◆ **Data to use**
┄┄┄┄┄┄

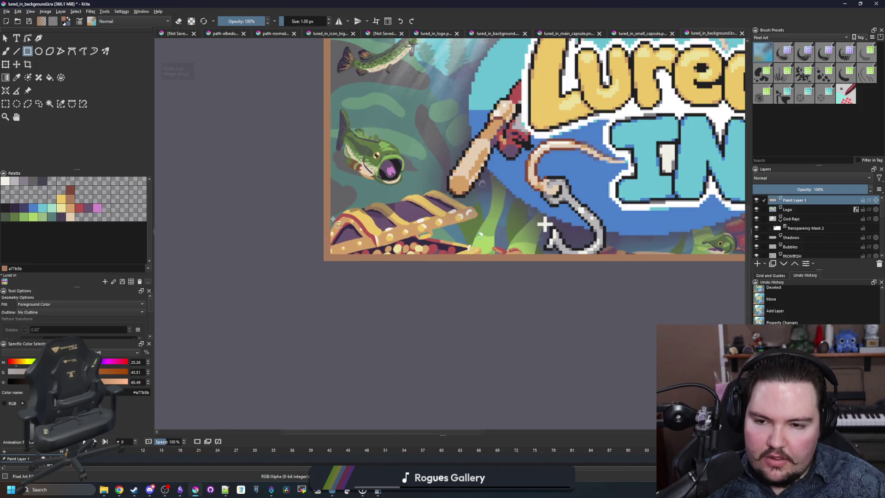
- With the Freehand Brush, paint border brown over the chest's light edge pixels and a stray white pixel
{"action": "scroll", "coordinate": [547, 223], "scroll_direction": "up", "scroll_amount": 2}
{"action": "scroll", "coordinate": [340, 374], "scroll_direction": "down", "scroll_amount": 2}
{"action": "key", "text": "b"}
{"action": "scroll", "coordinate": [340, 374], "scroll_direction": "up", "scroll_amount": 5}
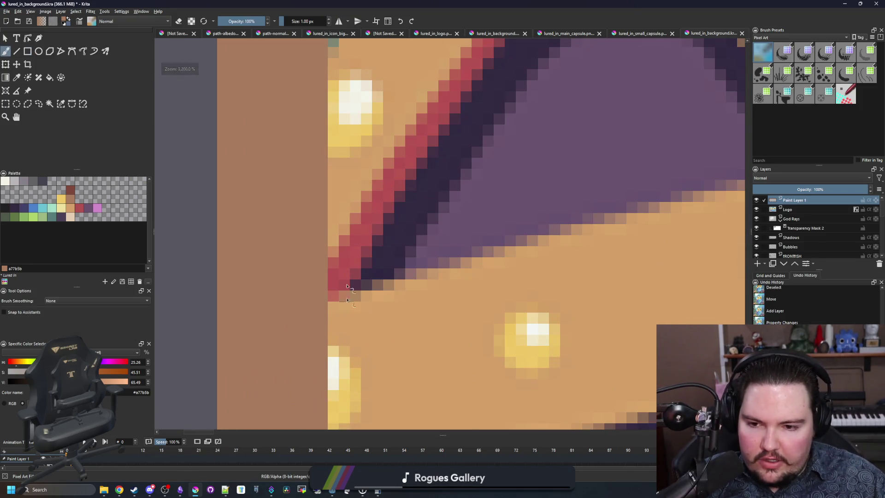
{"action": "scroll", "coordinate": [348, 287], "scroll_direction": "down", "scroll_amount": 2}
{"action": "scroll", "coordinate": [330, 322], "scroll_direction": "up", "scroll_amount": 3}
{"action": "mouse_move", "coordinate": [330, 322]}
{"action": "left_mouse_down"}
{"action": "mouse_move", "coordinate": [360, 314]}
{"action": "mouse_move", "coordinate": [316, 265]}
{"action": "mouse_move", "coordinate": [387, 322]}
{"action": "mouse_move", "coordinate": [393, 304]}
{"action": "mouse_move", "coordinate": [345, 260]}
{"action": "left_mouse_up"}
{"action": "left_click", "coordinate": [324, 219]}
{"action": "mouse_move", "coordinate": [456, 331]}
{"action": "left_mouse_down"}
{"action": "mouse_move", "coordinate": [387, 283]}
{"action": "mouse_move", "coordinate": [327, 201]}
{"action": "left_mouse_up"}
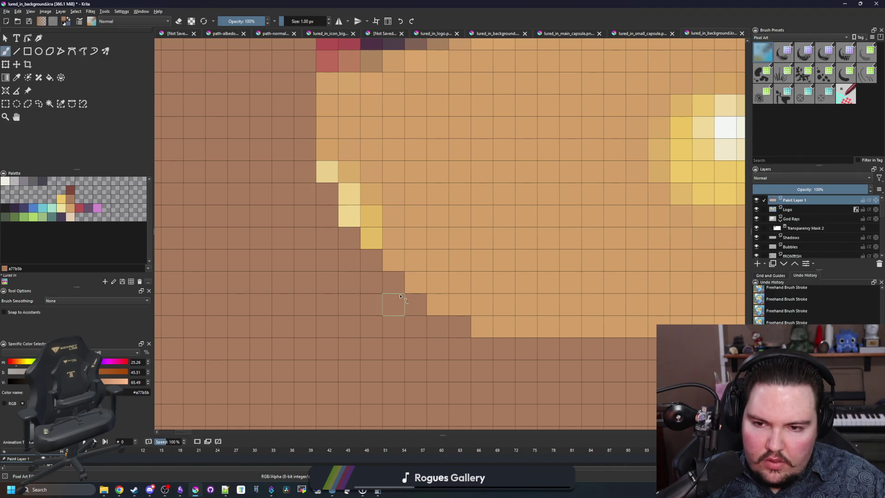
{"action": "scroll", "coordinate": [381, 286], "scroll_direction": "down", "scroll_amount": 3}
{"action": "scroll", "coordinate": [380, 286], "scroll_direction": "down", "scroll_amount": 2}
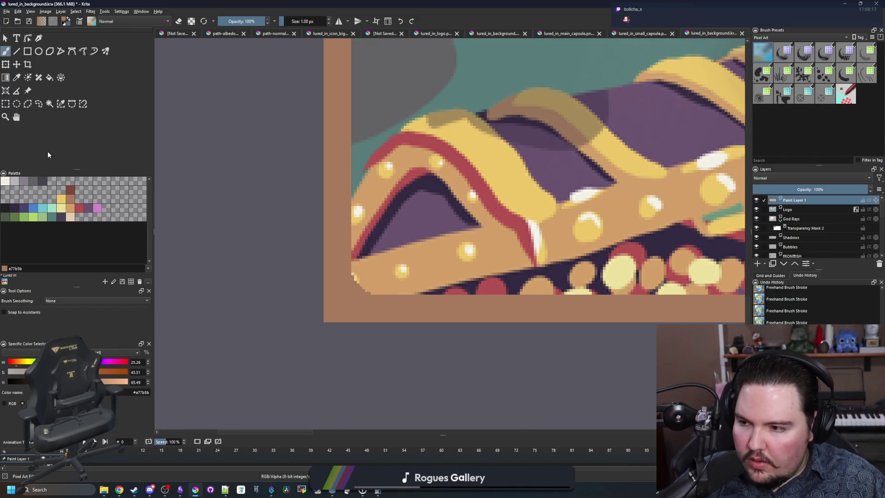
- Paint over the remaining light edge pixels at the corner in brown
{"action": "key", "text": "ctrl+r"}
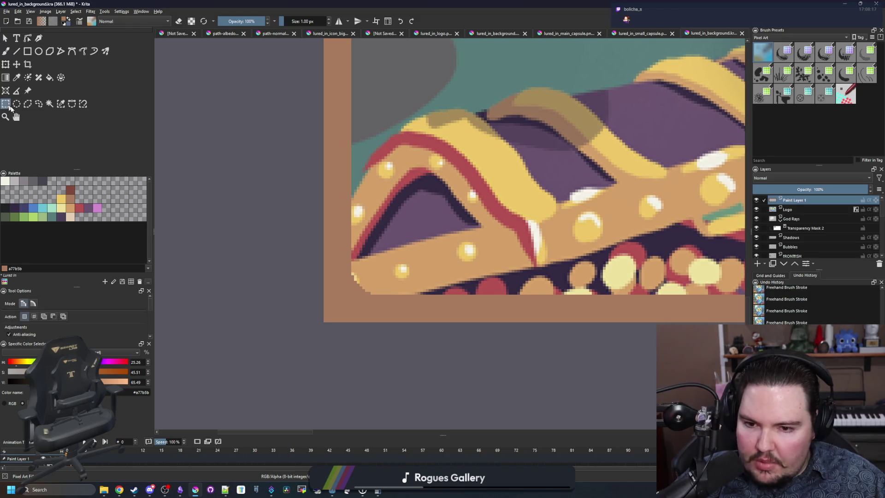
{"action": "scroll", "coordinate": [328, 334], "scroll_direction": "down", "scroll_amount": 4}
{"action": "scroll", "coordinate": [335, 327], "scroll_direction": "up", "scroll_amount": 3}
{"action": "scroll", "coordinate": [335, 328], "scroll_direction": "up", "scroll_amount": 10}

┄┄┄┄┄┄

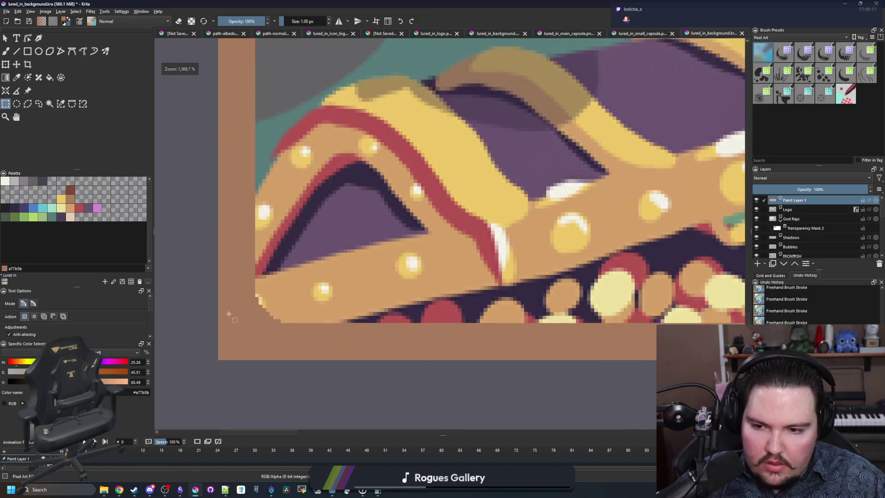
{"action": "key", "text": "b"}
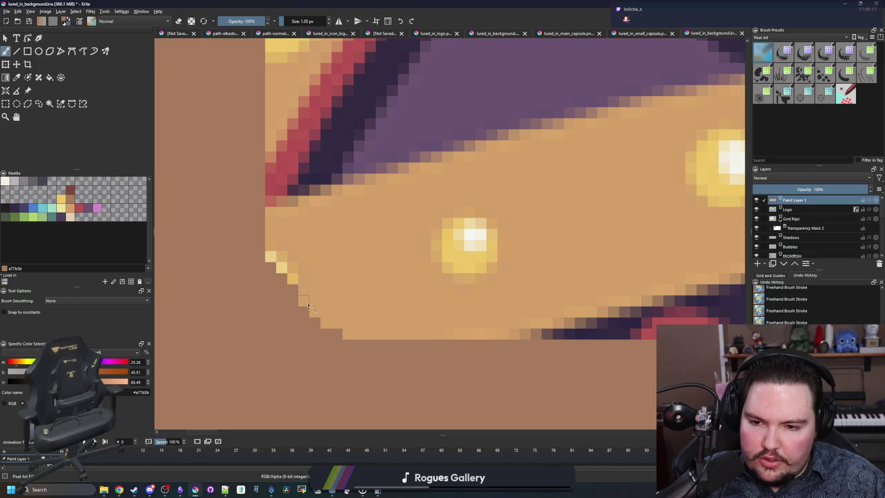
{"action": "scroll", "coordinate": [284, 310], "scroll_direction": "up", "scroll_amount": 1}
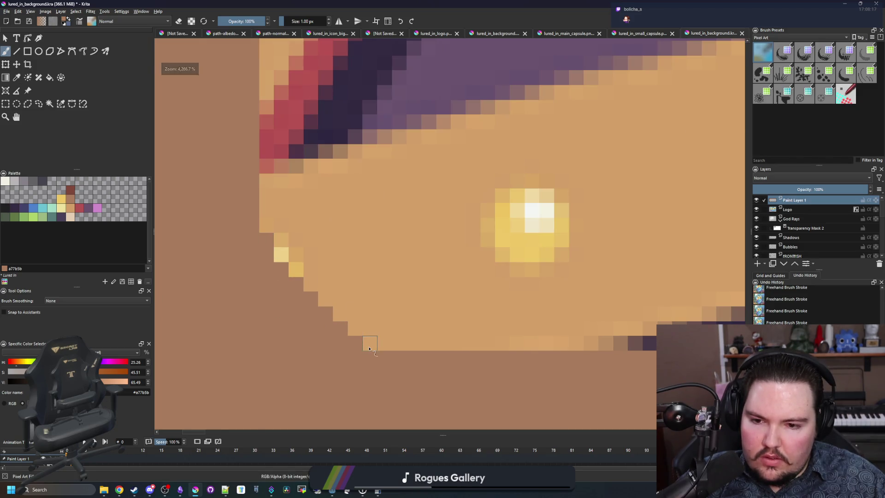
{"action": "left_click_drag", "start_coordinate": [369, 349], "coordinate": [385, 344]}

┄┄┄┄┄┄

◆ **What is needed**
Which of the lines above include the word "light"? List those lines.

◆ **Answer for this exercise**
- With the Freehand Brush, paint border brown over the chest's light edge pixels and a stray white pixel
- Paint over the remaining light edge pixels at the corner in brown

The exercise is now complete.